The Boston Consulting Group (BCG) has just released a report, “Behind the American Export Surge,” which explores the recent resurgence in US manufacturing. While BCG goes into some detail in explaining the reversal in the decline of domestic manufacturing, it has been driven by two basic causes, a more attractive investment climate and the widespread availability of low cost energy as a result of booming domestic shale gas production and natural gas development. But perhaps the single most important conclusion drawn from the study is this: there is enough domestic shale gas to fuel an American manufacturing resurgence and to export abroad.
High-volume hydraulic fracturing natural gas development has made increased production of shale gas and oil economically attractive. With increased production of natural gas, the price according to BCG has declined 51% since 2005. And, technology is projected to result in further lowering production costs. This is a big advantage over our competitors that have natural gas prices that are 2.6 to 3.8 times greater than our domestic prices in America.
Lower natural gas prices mean that industries such as chemicals and plastics are able to increase profit margins as natural gas is a major cost in the manufacture of synthetic textiles, paper, and primary metals. Gas fired power plants are becoming an important source of electricity and this will, according to BCG help to keep power costs lower in the US.
The positive manufacturing and trade picture painted by the Boston Consulting Group is a bright light in an otherwise dismal economic outlook. However, making that projection a reality requires that we avoid economic rent-seeking by certain industries. That is especially true in energy where there already is a movement by such rent-seekers, like Dow Chemical, to restrict the export of liquefied natural gas (LNG).
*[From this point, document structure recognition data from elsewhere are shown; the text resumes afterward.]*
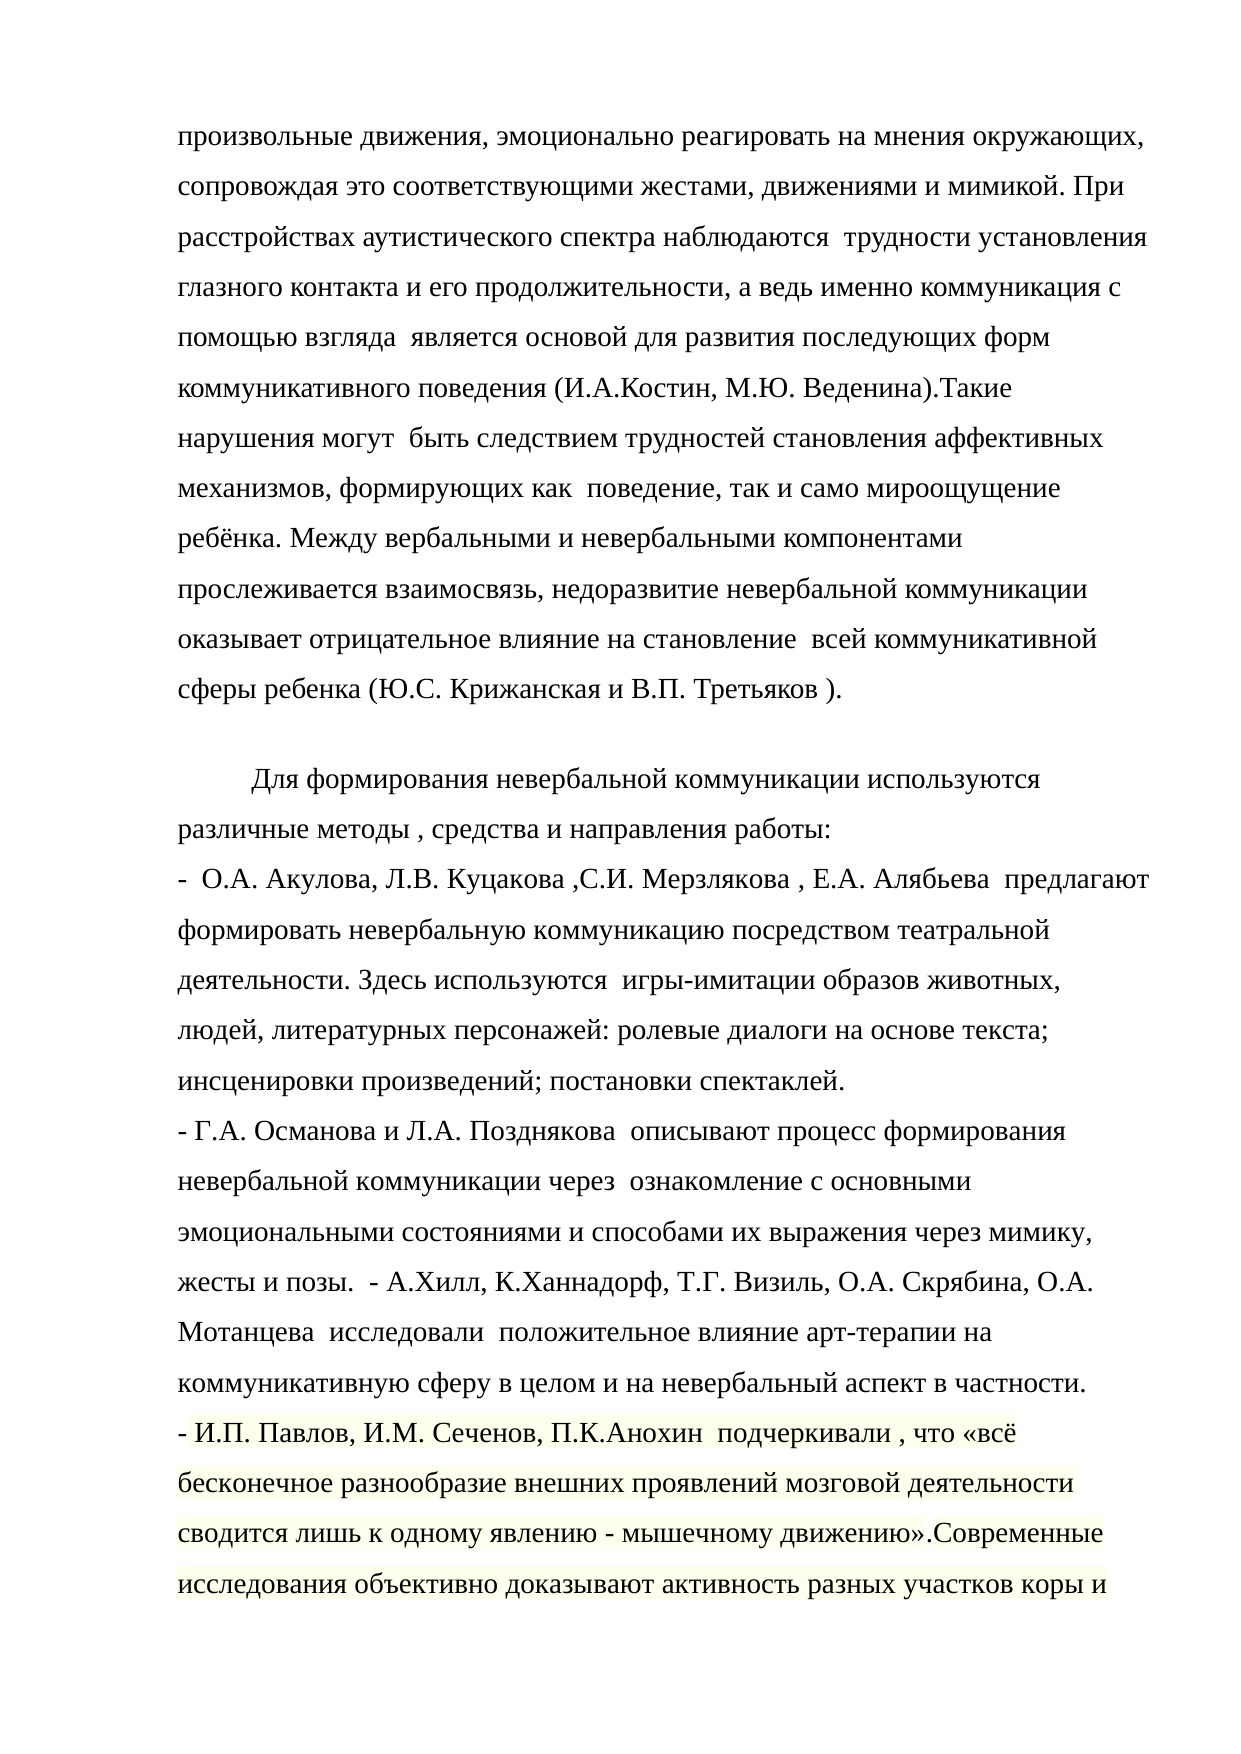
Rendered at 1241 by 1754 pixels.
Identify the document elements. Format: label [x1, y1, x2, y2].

text [177, 761, 1152, 1599]
subtitle [177, 118, 1152, 705]
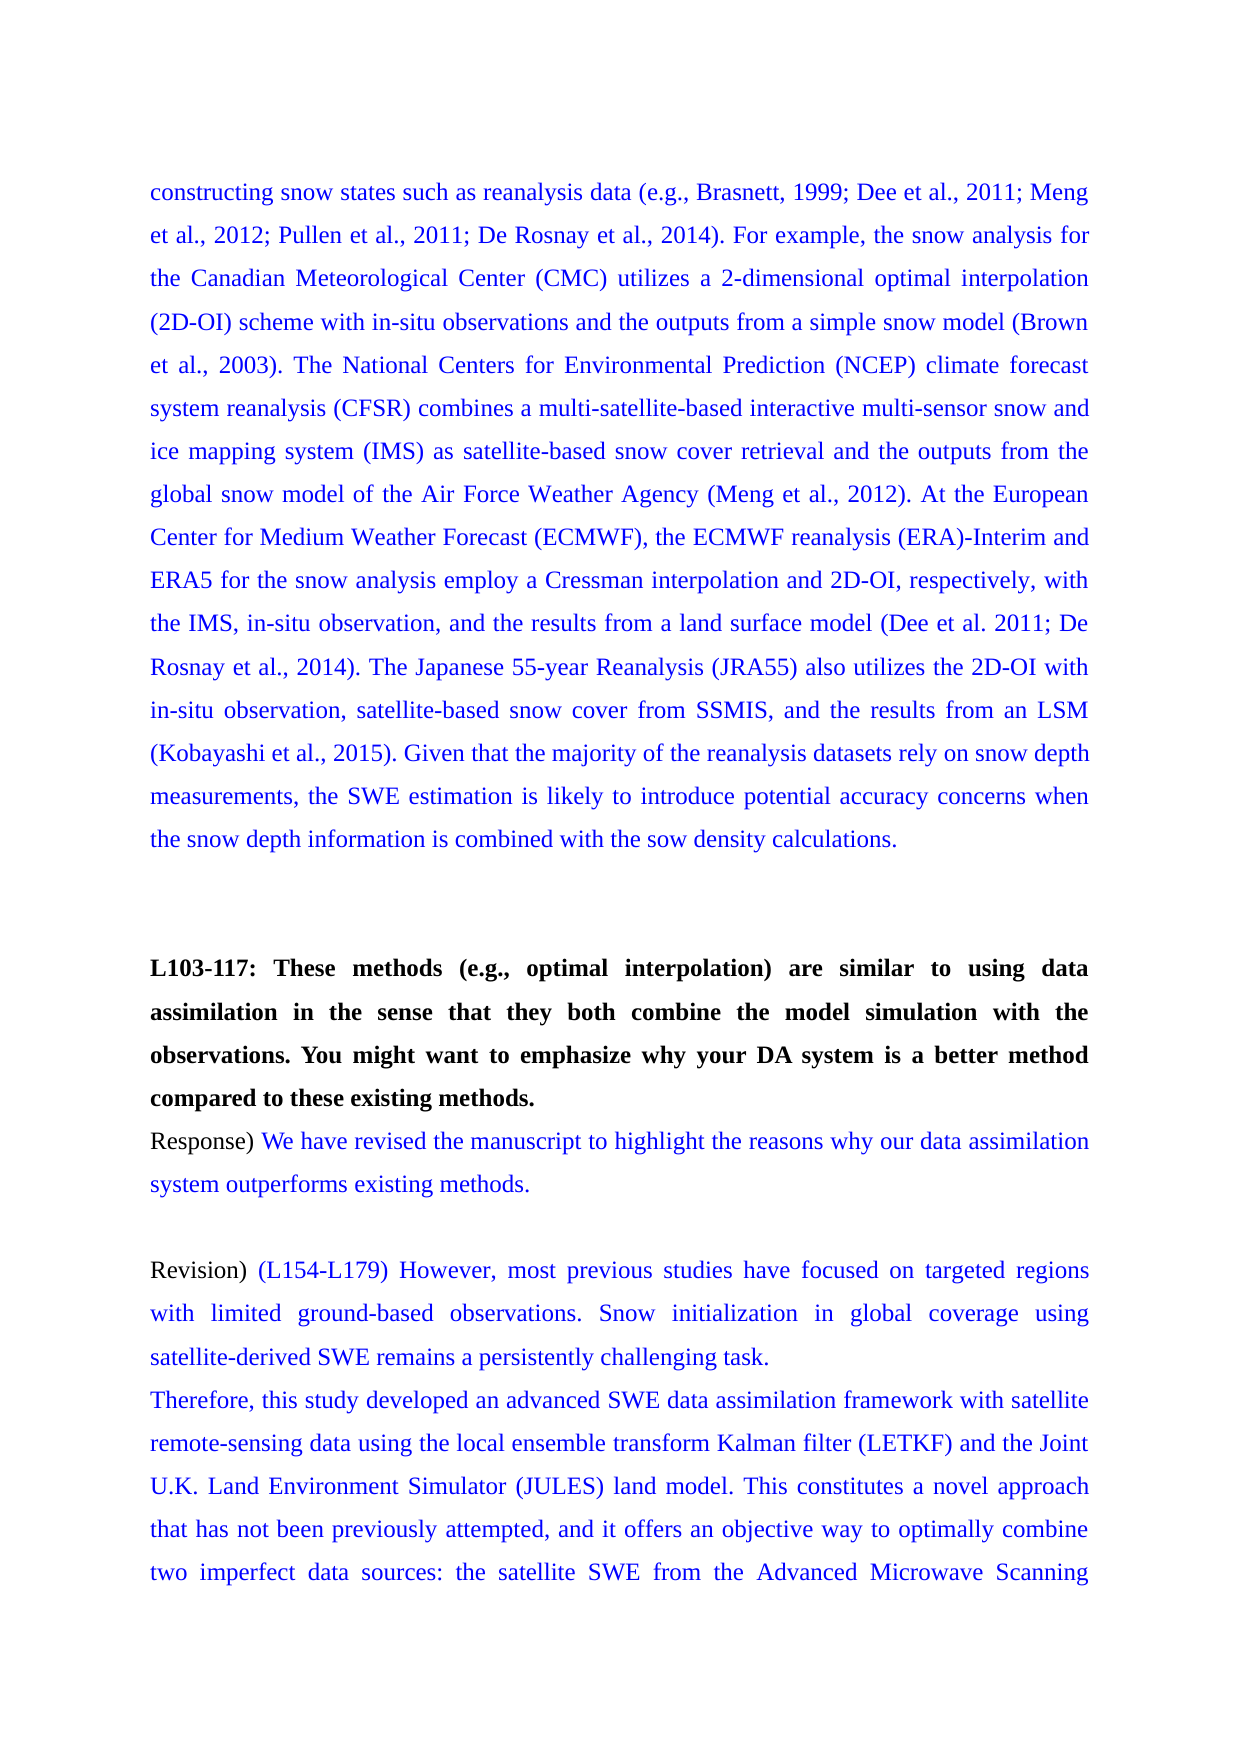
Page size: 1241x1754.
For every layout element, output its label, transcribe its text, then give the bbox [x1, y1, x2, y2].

These companies are lobbying for restrictions so that they can use the low price caused by over supply to increase their own profits.
Such a policy perspective is not only short-sighted but is the equivalent of an economic circular firing squad. It would deny the benefits made clear by numerous studies from Brookings, Deloitte, and even the Department of Energy-commissioned NERA Economic Consulting study which found increasing exports could add nearly $75 billion to annual economic growth. And, it would invite some form of retaliation by our trading partners.
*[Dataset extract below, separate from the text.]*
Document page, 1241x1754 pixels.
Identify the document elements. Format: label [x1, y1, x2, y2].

Moreover, such a policy perspective denies the reality of shale gas reserves. As the BCG study notes, proven shale gas reserves are estimated to be 350 trillion cubic feet, and production is expected to grow to double by 2035 to 12 trillion cubic feet of gas. There’s enough gas there to power manufacturing and to export to American allies abroad.
In the 1960s and 70s, inter-state natural gas was subjected to price controls but intra-state gas wasn’t. As a result, inter-state gas had to be rationed as supplies diminished. Just the opposite happened in gas producing states. Today, the current boom in natural gas production has produced an excess in supply which has significantly depressed it price. Not surprising, as prices have dropped so has drilling activity. According to the Energy Information Administration, natural gas drilling activity has dropped from over 1400 active rigs in 2007 and 2008 to the 400 range in the last couple of years.
The notion of natural gas prices set by bureaucrats and not market forces brings back memories of the price and allocation controls in the 1970s. They didn’t work then and won’t work now.
Free and open trade benefits all, not a few. The advocacy of those in the camp of Dow chemical against expanding LNG exports is more about promoting crony capitalism than the “emerging renaissance in American manufacturing.” Companies should compete in the market place as it exists, not as they would have government make it.
As Boston Consulting Group makes clear, we can have both a domestic renaissance in manufacturing and continue to boost domestic natural gas development through LNG exports. As a policy, we should avoid the rent-seeking advocacy opposed to LNG exports. Instead, we should embrace both expanded natural gas development through exports and domestic manufacturing. There’s more than enough gas to fuel both.